Work instructions: Everything in the listing below has to be repeated exactly, except the pictures.

++++ Supplied information ++++

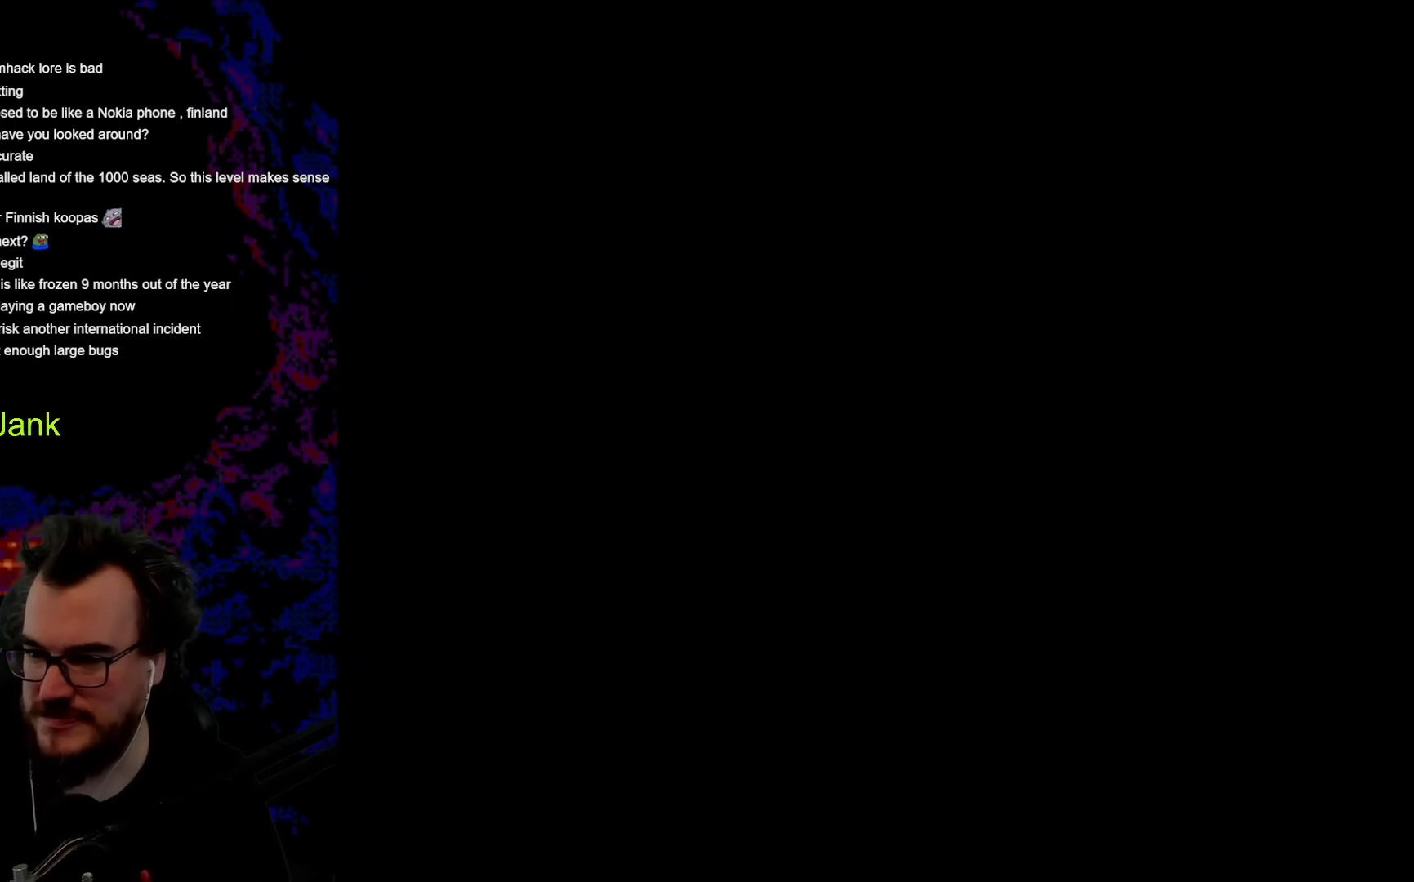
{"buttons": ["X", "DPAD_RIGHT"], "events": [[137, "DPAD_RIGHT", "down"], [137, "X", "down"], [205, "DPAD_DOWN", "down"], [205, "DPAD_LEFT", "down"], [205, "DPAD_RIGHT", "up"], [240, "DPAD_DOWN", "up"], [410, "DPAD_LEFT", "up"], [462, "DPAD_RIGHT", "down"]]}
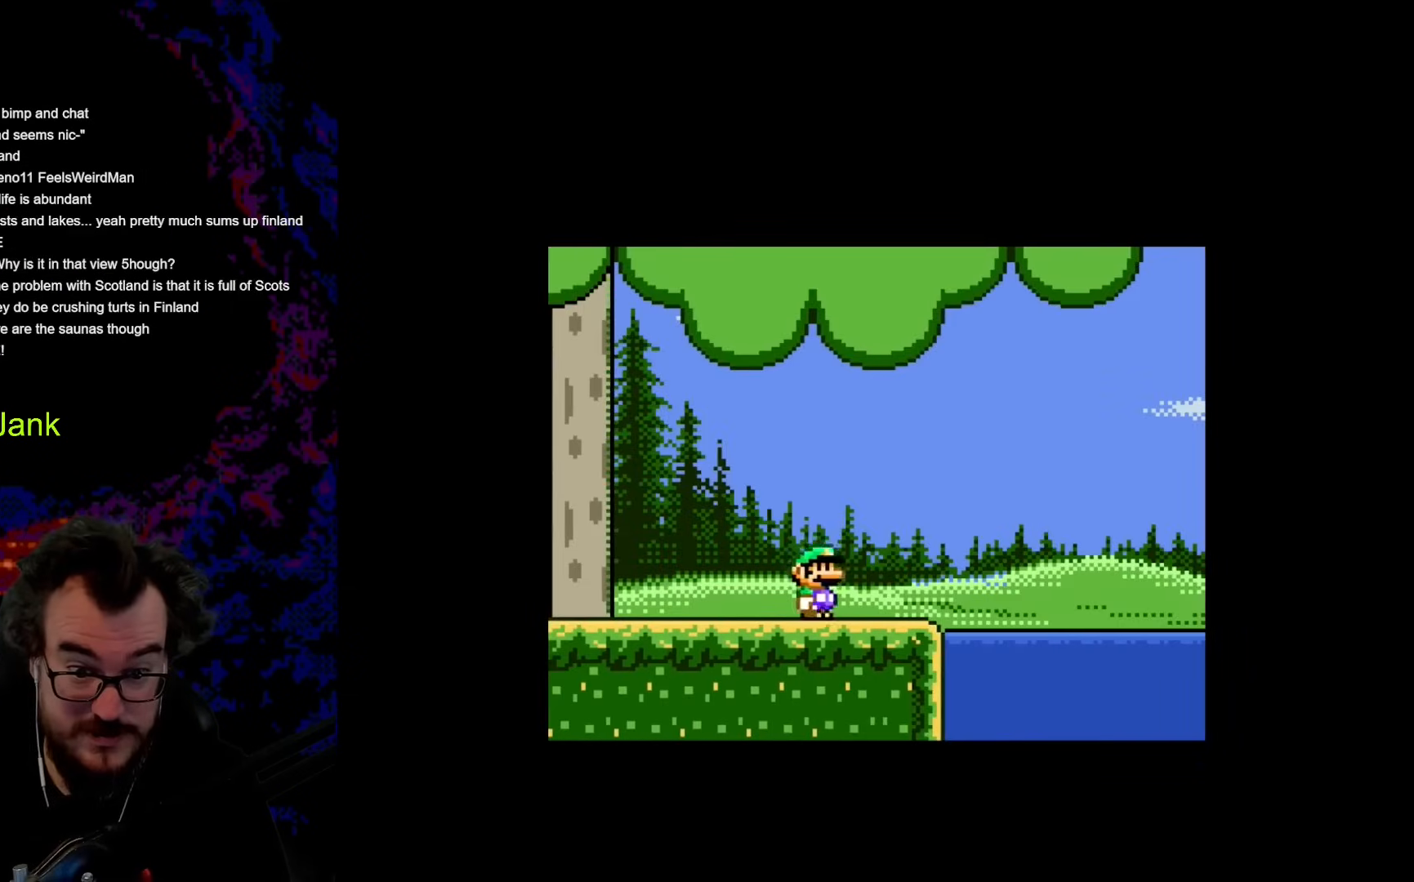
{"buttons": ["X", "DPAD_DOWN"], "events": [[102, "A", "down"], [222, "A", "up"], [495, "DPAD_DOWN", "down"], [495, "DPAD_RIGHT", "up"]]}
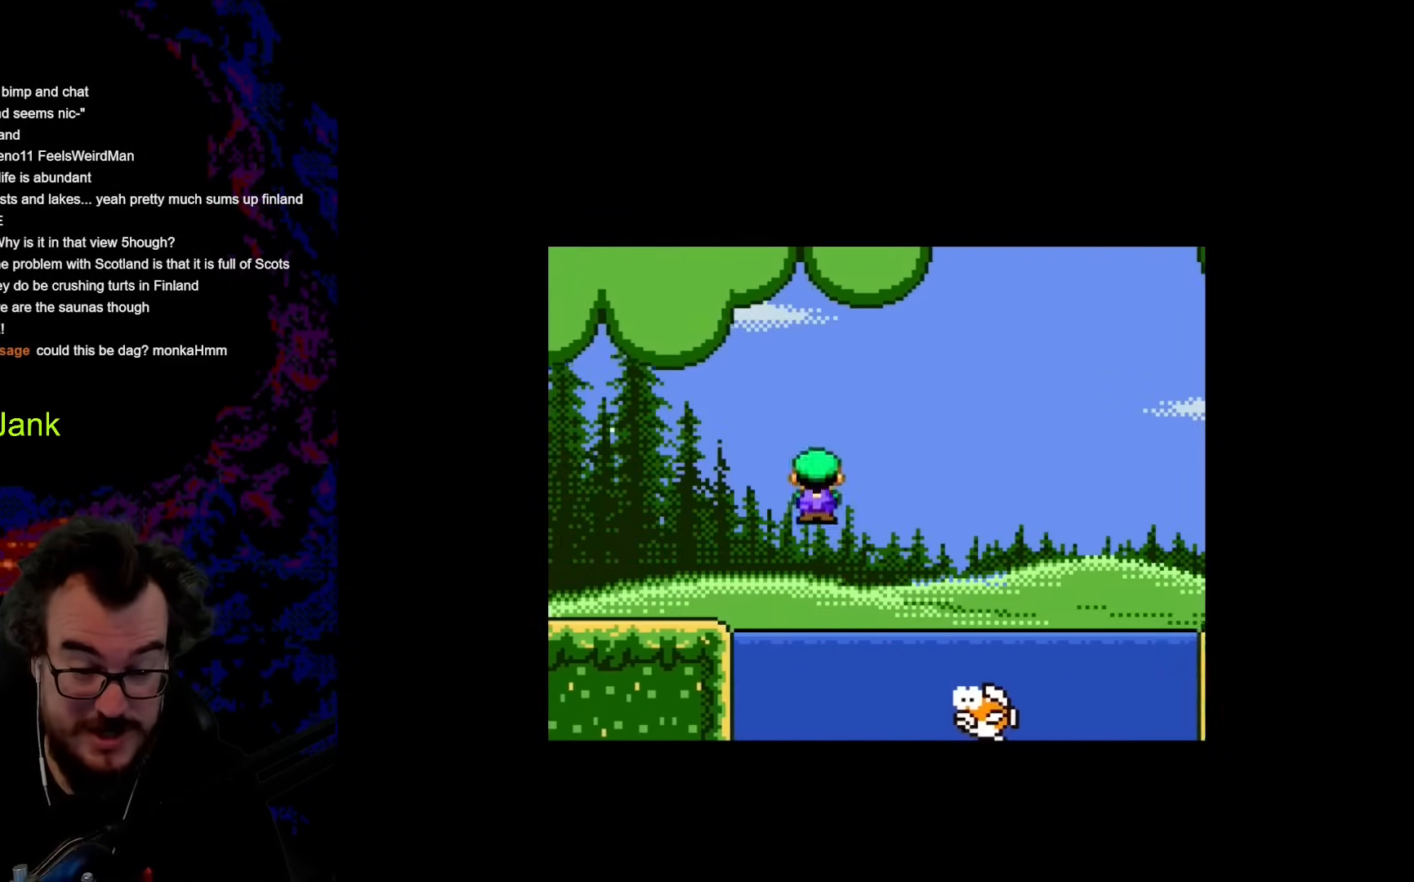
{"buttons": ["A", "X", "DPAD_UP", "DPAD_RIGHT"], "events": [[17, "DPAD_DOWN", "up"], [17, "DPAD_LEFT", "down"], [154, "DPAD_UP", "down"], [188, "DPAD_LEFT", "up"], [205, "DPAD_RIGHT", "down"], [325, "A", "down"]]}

++++

Answer to this task:
{"buttons": ["X", "DPAD_RIGHT"], "events": [[137, "DPAD_RIGHT", "down"], [137, "X", "down"], [205, "DPAD_DOWN", "down"], [205, "DPAD_LEFT", "down"], [205, "DPAD_RIGHT", "up"], [240, "DPAD_DOWN", "up"], [410, "DPAD_LEFT", "up"], [462, "DPAD_RIGHT", "down"]]}
{"buttons": ["X", "DPAD_DOWN"], "events": [[102, "A", "down"], [222, "A", "up"], [495, "DPAD_DOWN", "down"], [495, "DPAD_RIGHT", "up"]]}
{"buttons": ["A", "X", "DPAD_UP", "DPAD_RIGHT"], "events": [[17, "DPAD_DOWN", "up"], [17, "DPAD_LEFT", "down"], [154, "DPAD_UP", "down"], [188, "DPAD_LEFT", "up"], [205, "DPAD_RIGHT", "down"], [325, "A", "down"]]}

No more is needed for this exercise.